2012 has been a very exciting year for our laboratory with the launching of our first series of next generation sequencing (NGS)-based tests.  While the power of this technology is now well established, it has been very satisfying to experience it first hand and to see how it is changing what we can do in the diagnostic laboratory.  With the applications of NGS unraveling all around us at a dizzying pace it has been difficult not to get caught up in it all.  We have spent a fair amount of time upfront setting up a robust, efficient and accurate workflow and infrastructure for data analysis, which has paid off and made transition of this technology (with its several-fold increase in data generation) to clinical use relatively painless.  Thanks go to two talented individuals in the laboratory, a previous fellow and currently our new assistant director, Scott Topper, and our very own bioinformatician, Viswateja Nelakuditi. 

Our strategy has been to start with the development of NGS panels for neurodevelopmental disorders, building on the existing strengths and expertise of our laboratory.  To date, we have developed comprehensive gene panels for primary microcephaly, early infantile epileptic encephalopathy, lissencephaly and other brain abnormalities, Seckel syndrome and intellectual disability.  We seem to be observing an increase in the number of patient samples with positive findings, compared to our previous Sanger sequence-based tests, when a more limited number of genes could be analyzed.  For example, with our previous Sanger sequencing-based tier 2 primary microcephaly panel (not including the ASPM gene that accounts for approximately 40% of primary microcephaly patients performed as a tier 1 test), approximately 4% of samples tested were positive; with our more comprehensive NGS-based primary microcephaly test approximately 11% of samples tested have been positive, not including ASPM positive results.  While such an observation is not surprising and indeed to be expected it is nonetheless very satisfying to experience this for ourselves. 

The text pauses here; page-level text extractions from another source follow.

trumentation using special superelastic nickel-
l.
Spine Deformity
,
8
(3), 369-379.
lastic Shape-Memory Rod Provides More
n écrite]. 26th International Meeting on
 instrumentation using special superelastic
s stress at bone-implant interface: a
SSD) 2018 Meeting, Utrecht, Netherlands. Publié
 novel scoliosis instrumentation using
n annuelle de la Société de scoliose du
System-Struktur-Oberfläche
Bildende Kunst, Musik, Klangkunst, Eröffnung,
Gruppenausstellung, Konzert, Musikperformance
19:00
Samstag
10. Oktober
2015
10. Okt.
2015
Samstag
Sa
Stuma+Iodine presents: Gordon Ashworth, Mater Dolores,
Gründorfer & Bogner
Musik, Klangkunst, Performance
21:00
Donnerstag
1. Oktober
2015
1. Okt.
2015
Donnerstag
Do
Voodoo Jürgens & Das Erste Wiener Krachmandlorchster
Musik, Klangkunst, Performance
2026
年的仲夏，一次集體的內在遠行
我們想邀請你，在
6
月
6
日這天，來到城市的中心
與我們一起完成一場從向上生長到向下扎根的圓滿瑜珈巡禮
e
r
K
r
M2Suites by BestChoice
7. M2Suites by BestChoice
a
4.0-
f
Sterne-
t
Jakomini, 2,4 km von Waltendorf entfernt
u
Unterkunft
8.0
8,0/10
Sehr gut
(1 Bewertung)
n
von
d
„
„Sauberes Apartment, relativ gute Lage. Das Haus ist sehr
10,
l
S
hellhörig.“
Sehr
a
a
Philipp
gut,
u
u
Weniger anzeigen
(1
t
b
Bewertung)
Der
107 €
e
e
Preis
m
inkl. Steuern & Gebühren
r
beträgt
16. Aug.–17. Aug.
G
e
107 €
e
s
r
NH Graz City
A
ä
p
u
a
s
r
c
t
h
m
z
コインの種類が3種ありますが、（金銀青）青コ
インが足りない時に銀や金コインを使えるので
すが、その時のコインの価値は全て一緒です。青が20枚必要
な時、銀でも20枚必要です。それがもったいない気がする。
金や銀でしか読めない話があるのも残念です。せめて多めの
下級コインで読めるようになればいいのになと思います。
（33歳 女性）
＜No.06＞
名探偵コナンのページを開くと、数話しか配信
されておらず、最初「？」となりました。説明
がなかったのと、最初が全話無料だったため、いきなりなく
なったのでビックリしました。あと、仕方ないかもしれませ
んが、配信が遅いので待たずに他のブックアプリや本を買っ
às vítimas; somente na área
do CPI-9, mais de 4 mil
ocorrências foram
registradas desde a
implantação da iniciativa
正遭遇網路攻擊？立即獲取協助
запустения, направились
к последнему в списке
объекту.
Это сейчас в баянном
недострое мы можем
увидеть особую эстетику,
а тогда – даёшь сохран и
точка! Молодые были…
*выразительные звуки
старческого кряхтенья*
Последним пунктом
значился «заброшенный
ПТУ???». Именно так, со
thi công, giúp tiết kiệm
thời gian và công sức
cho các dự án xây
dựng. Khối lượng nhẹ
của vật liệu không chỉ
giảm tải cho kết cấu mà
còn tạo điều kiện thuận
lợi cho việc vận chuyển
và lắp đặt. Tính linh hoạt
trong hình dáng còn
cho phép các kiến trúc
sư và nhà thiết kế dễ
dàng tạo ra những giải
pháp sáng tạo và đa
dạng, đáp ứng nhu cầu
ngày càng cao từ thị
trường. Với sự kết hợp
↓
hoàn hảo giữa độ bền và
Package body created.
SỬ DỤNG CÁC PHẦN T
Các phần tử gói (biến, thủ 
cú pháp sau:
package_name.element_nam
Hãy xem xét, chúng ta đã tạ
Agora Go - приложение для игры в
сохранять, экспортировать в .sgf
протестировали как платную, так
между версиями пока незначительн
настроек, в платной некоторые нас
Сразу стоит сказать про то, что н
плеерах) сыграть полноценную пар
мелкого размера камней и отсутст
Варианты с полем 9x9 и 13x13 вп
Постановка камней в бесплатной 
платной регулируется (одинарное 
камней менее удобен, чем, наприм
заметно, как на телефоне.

Significant genetic heterogeneity exists for the vast majority of genetic disorders.  Even for rare orphan genetic conditions that are thought to be more ‘simple’ with regards to their genetic basis, more and more genes are being identified that underlie these conditions.  With NGS, as increased numbers of genes get analyzed in more and more patients with particular disease phenotypes, we will be able to gather data to more accurately determine the percent contribution of specific genes to disease.  For many genes in which disease association is limited to small sample size (often single families and specific ethnic groups) limited research studies have been performed.  The inclusion of such ‘low frequency’ genes in NGS panels will result in the study of larger numbers of patients for these genes and give a more accurate representation of the contribution of these genes to disease.  We are already seeing this happening.  Through our NGS-based microcephaly testing, we recently identified a Caucasian patient from a non-consanguineous family, with compound heterozygosity for mutations in the CDK5RAP2 gene, the first such patient described.  To date only a handful of patients with CDK5RAP2 mutations have been described and all have been from consanguineous families primarily of Pakistani origin.  This suggests that CDK5RAP2 mutations are not restricted to certain ethnic groups and may account for more microcephaly patients worldwide.  We expect more and more of such observations to occur with an increasing number of genes.

We are in the process of developing several more NGS-based gene panels for additional disease conditions and look forward to launching them in the coming year.  For each of our panels we are working with research groups and clinicians with expertise in the genetics of the different disorders to put together as meaningful and comprehensive a gene panel as possible.  As gene panels get larger to cover broader phenotypes, the question of whether whole exome sequencing may be more worthwhile arises.  The primary advantage of focused gene panels is complete sequence coverage of all the genes on the panel and therefore increased assay sensitivity compared to whole exome sequencing where sequence coverage of the genes of interest will remain incomplete.  However with whole exome sequencing there is the ability to analyze a broader range of genes, indeed all our genes, and for patients where the phenotype may not be so clear or where all previous testing has been negative this may be a better approach.  We therefore feel that there is utility for both comprehensive gene panel testing and whole exome sequencing for clinical purposes, the former in instances where a patient’s phenotype is more defined and the latter when this is less clear. 

Multiple efforts are ongoing at the national level, through the American College of Medical Genetics, National Institutes of Health, College of American Pathologists and others, to help with standardized, safer and more responsible implementation of NGS, including whole exome and whole genome sequencing, for clinical purposes.  There remain many challenges to clinical implementation of whole exome and/or whole genome sequencing and the development of guidelines will be helpful, as these technologies become the norm for clinical laboratories.  Like many other laboratories, we are in the process of evaluating whole exome sequencing for clinical testing purposes and it will be exciting to see how this unfolds.  2013 promises to be another exciting year for us as we generate new findings from our NGS tests, launch new NGS tests and implement clinical exome sequencing.